|Do you know where your variables are?|
Iteration speedby seaver (Pilgrim)
|on Jun 15, 2004 at 17:06 UTC||Need Help??|
seaver has asked for the wisdom of the Perl Monks concerning the following question:
My problem is a bioinformatics problem, I'm currently running a script that is processing 13,000 files which contain co-ordinates for mulit-chain proteins
It calculates the interaction between each of the residues, between each chain (if there are any interactions).
Thus, it is iterating not only through each chain pair, but through every possible residue pair (though not residues in the same chain of course) and seeing if they are close enough, and determining the kind of interaction if so.
My problem, which I fear is unavoidable, as it is compounded by the fact that I cannot avoid to MISS any possible interactions, is that some of the larger files take hours, even more than a day, to process.
At this rate, it can take nearly a year, to go through all the files, which is unfortunate.
So take for example, a 6 chain protein, with approx 3000 residues, that's approx 500 residues per chain.
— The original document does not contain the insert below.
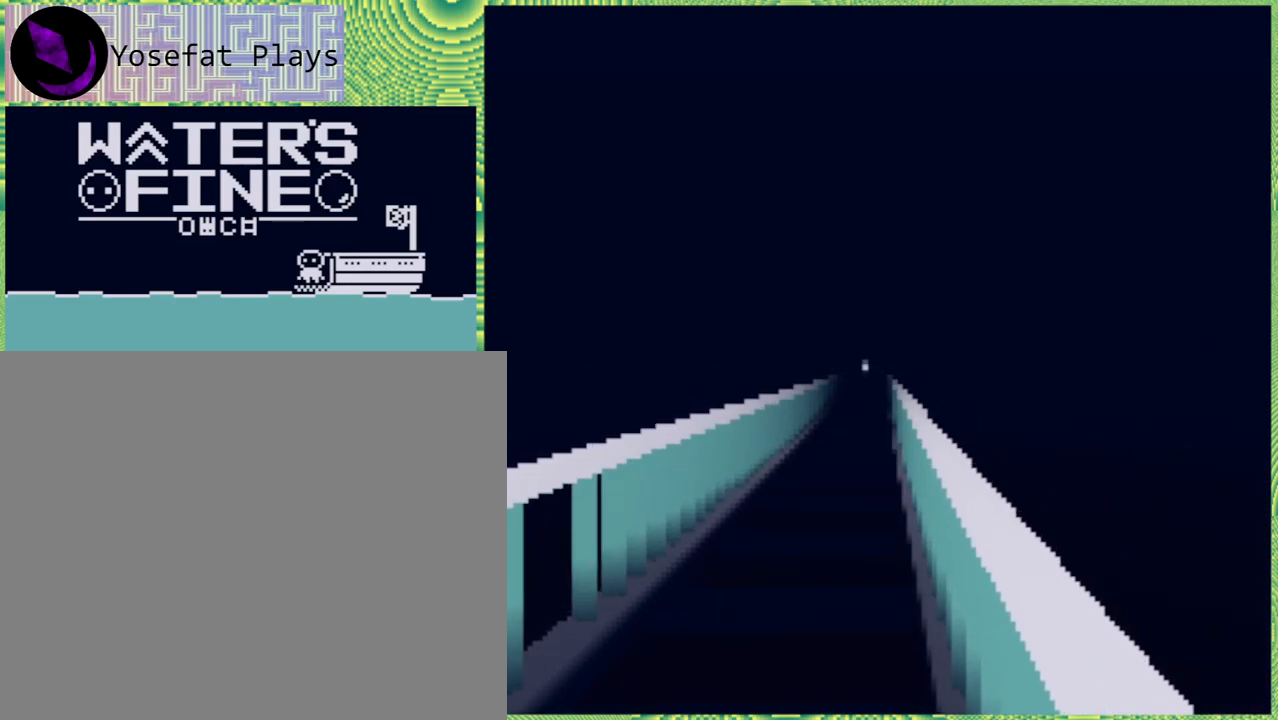
{"buttons": [], "left_stick": "up", "right_stick": "center", "events": []}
So in one chain pair, there's 500x500 iterations, which is 250,000 iterations, and because there's 6 chains, that's 15 possible chain pairs (avoiding repeats eg: AB == BA) so thats .25 shy of 4 million iterations.
I just wanted to know, what are the potential bottlenecks? One such file (larger than the above example) is still being processed after 1.5 days!
The way my program runs, is that, while it reads in the file, for every new residue it reads in, it iterates through the list currently in memory (avoiding residues in the same chain of course) to look for new interactions, and at the same time, is populating a database with the atomic and residual details, and the interactions if any. Is this a stupid way of doing it?